En un movimiento que sugiere que tus electrodomésticos de cocina ya no están espiando lo suficiente, Prego, la marca de salsa para pasta y pizza, ha presentado un dispositivo diseñado para grabar todo lo dicho alrededor de la mesa. La Guardián de la Conexión, que se asemeja a una tapa de tarro de pasta sobredimensionada, fue desarrollada en colaboración con StoryCorps, la organización sin fines de lucro que archiva historias estadounidenses en el Centro de Folclore Americano de la Biblioteca del Congreso. No contiene IA, Wi-Fi ni Bluetooth, pero los usuarios pueden opcionalmente subir las grabaciones al sitio web de StoryCorps para facilitar su compartición.

Prego afirma que el dispositivo busca fomentar la conversación familiar en lugar de mirar el teléfono durante las comidas, un objetivo noble, aunque uno que solo están extendiendo a unos pocos elegidos. La compañía planea producir menos de 100 unidades. A partir del 27 de abril, estará disponible en línea por $20 como parte de un paquete que incluye el dispositivo, un tarro de salsa Prego, fideos espaguetis y una baraja de tarjetas con preguntas para iniciar conversaciones.

Su funcionamiento es sencillo: coloca la Guardián de la Conexión en la mesa, presiona un botón y comienza a grabar.
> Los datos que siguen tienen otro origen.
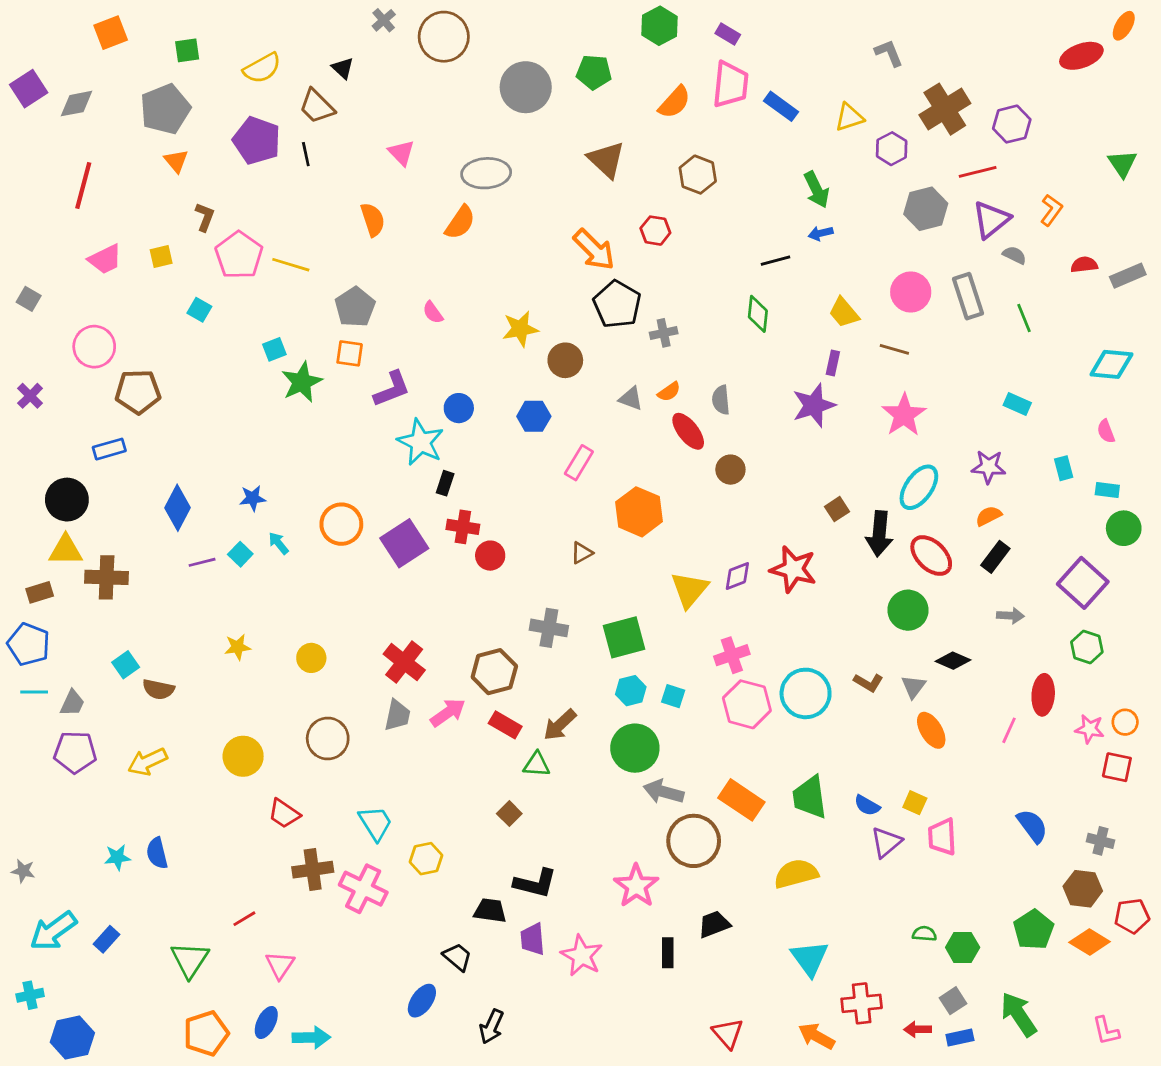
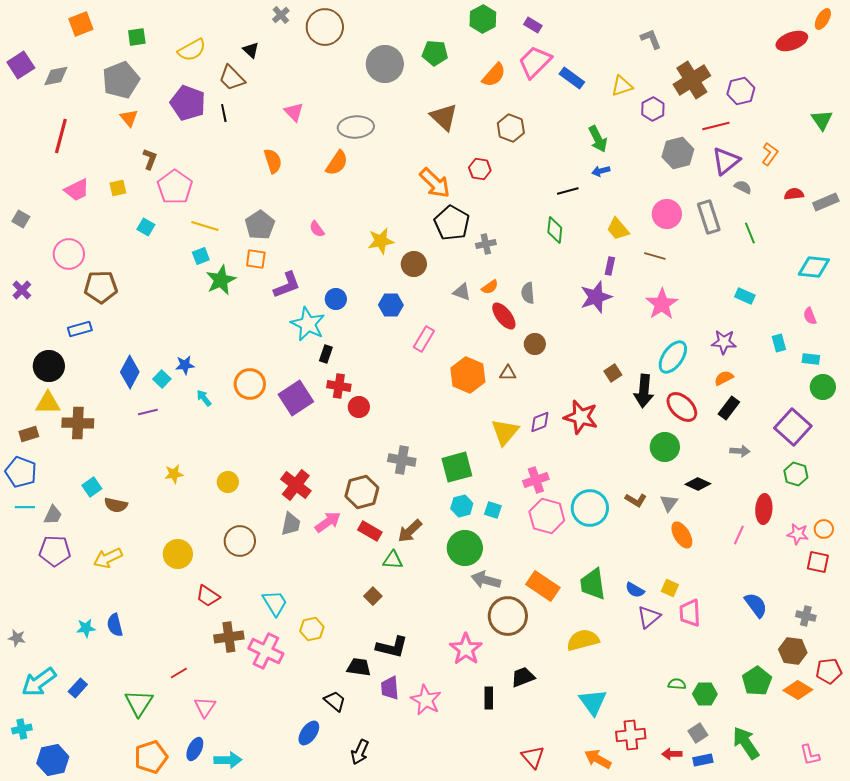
pink trapezoid: (730, 84) -> (535, 62), turned -141
yellow line: (291, 265) -> (205, 226), moved
brown triangle: (582, 553) -> (508, 373), moved, turned 30
cyan square: (240, 554) -> (162, 379), moved

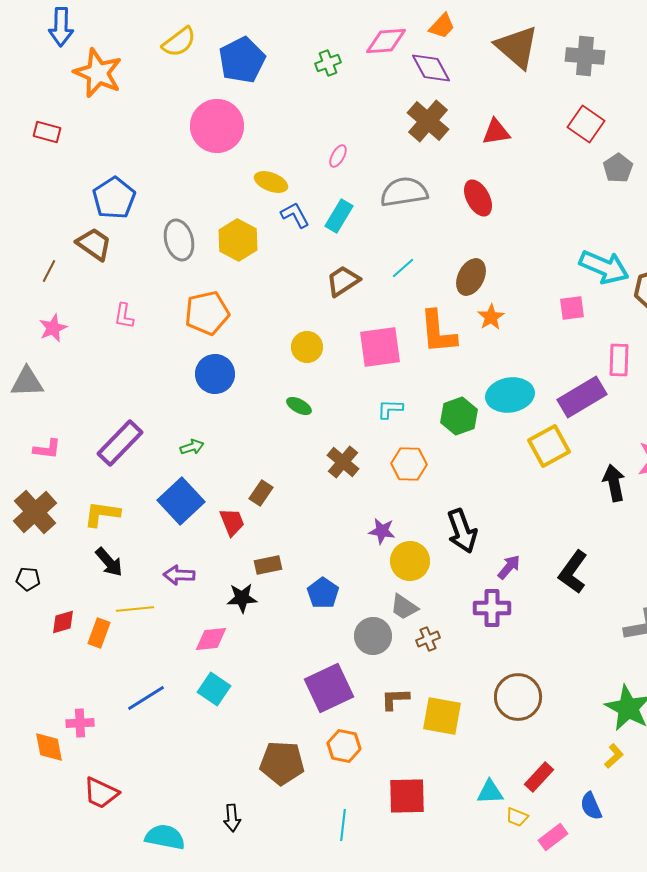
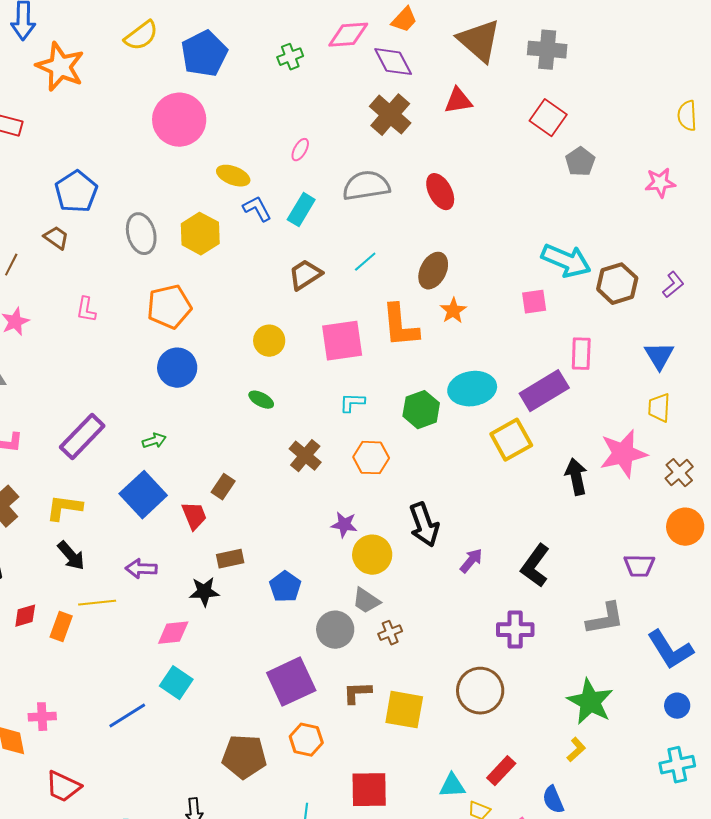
red triangle: (496, 132) -> (458, 101), moved
brown trapezoid: (94, 244) -> (56, 238), size x0.7
purple cross: (492, 608) -> (515, 630), moved
blue line: (146, 698) -> (127, 716), moved

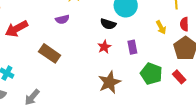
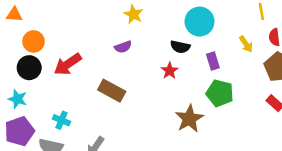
red star: (104, 47) -> (170, 71), moved
purple rectangle: (132, 47) -> (213, 61), moved
green pentagon: (151, 74) -> (220, 93), moved

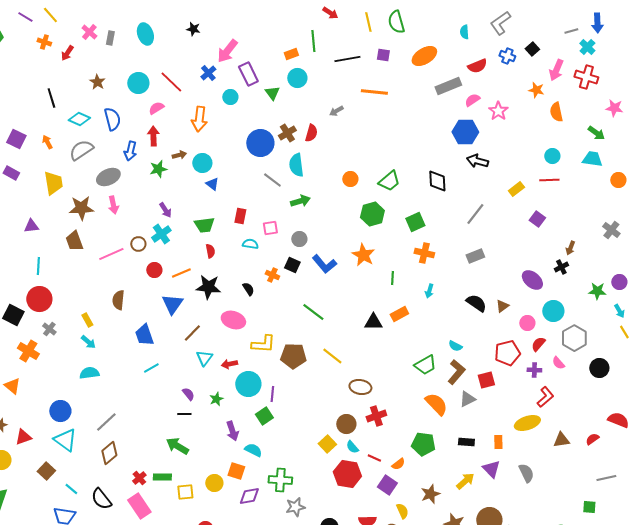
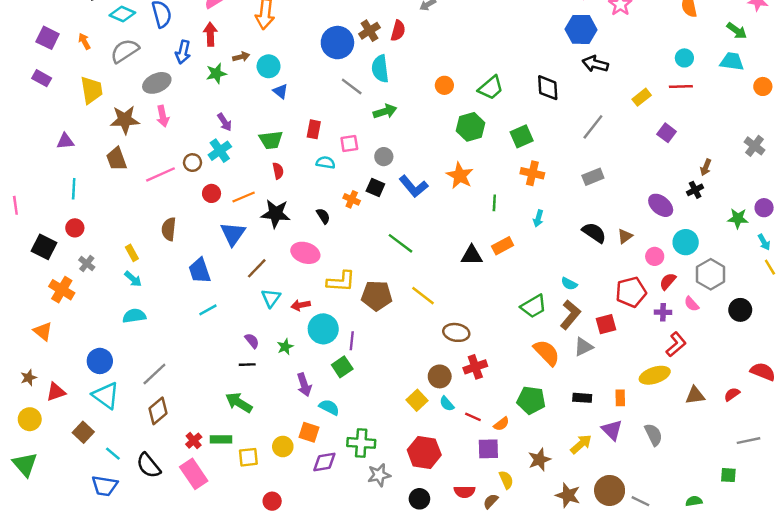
red circle: (39, 299) -> (75, 228), size x0.6
red hexagon: (347, 474) -> (424, 452), moved
purple square: (387, 485) -> (488, 449), turned -36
Utilizando dos micrófonos, captura audio de calidad CD en una tarjeta microSD de 16GB, ofreciendo hasta ocho horas de grabación con una carga completa.

Después de la cena, las grabaciones pueden transferirse vía USB-C a una computadora y subirse a un micrositio de StoryCorps, donde se almacenan de forma privada a menos que se compartan con otros usuarios o el público. Incluso hay una opción para archivarlas en la Biblioteca del Congreso, haciéndolas automáticamente públicas, así que esperemos que tus charlas familiares traten temas más profundos que los últimos memes de internet.

Las grabaciones son accesibles a través de la aplicación de StoryCorps en teléfonos inteligentes, pero Prego deliberadamente omitió los teléfonos del resto del proceso para desalentar su uso en la mesa. Esto también explica la falta de pantalla; el objetivo era minimizar la interacción con el dispositivo para que las familias pudieran centrarse en hablar entre sí.